Die Eidgenossenschaft hat laut dem Europäischen Gerichtshof für Menschenrechte gegenüber dem Schweizer Fernsehen (SF) die Informationsfreiheit verletzt. SF war 2004 die Drehbewilligung für ein Filminterview mit einer inhaftierten Mörderin verwehrt worden.
SF hatte im August 2004 die Direktion der Berner Frauenstrafanstalt Hindelbank erfolglos darum ersucht, Filmaufnahmen mit einer Frau zu bewilligen, die 1998 in Bern ihren Gatten ermordet hatte. Das Interview mit ihr sollte in der Sendung „Rundschau“ im Hinblick auf den kommenden Prozess gegen einen Tatbeteiligten gezeigt werden.
Der negative Entscheid der Anstaltsleitung wurde 2006 vom Bundesgericht höchstrichterlich bestätigt. Die Schweizerische Radio- und Fernsehgesellschaft SRG gelangte in der Folge an den Europäischen Gerichtshof für Menschenrechte in Strassburg.
Ungenügende Interessenabwägung
Dessen fünfte Abteilung hat am Donnerstag nun mit fünf gegen zwei Richterstimmen entschieden, dass die Schweizer Behörden und Gerichte mit der kategorisch verweigerten Drehbewilligung gegenüber SF die Informationsfreiheit gemäss Artikel 10 der Europäischen Menschenrechtskonvention (EMRK) verletzt haben.
Laut den Richtern in Strassburg haben die eidgenössischen Instanzen nicht ausreichend geprüft, ob das Filmverbot aus Sicherheitsgründen oder zum Schutz der Rechte von Mitgefangenen tatsächlich nötig gewesen wäre.
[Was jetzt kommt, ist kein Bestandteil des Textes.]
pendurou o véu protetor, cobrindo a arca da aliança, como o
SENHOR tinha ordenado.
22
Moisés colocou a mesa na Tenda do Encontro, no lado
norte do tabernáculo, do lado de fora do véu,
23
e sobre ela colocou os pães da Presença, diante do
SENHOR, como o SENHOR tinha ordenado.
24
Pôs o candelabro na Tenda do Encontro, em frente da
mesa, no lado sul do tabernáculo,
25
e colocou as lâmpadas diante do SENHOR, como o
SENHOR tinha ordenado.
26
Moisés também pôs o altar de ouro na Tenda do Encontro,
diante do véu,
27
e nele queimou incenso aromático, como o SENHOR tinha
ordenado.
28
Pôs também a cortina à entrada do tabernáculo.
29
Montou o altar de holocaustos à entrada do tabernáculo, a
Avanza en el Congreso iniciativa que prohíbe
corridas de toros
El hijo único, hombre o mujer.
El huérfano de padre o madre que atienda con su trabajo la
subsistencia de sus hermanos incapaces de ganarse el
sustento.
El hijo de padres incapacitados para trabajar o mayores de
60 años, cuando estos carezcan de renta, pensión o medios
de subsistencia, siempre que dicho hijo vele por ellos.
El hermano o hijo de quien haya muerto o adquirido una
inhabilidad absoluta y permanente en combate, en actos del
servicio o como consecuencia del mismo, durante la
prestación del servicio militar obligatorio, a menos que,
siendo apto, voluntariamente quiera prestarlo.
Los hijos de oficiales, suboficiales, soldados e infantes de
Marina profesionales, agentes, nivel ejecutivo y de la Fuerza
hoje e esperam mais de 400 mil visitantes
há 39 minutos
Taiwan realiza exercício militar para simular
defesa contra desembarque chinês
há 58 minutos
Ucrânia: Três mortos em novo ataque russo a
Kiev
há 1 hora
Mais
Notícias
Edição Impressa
Die inhaftierte Interviewpartnerin selber habe nicht geschützt zu werden brauchen, zumal sie ja eingewilligt habe.
Insgesamt habe keine ausreichende Abwägung der verschiedenen auf dem Spiel stehenden Interessen stattgefunden. Die Schweiz habe nicht aufzuzeigen vermocht, dass das absolut verhängte Drehverbot einem zwingenden gesellschaftlichen Bedürfnis entsprechen würde.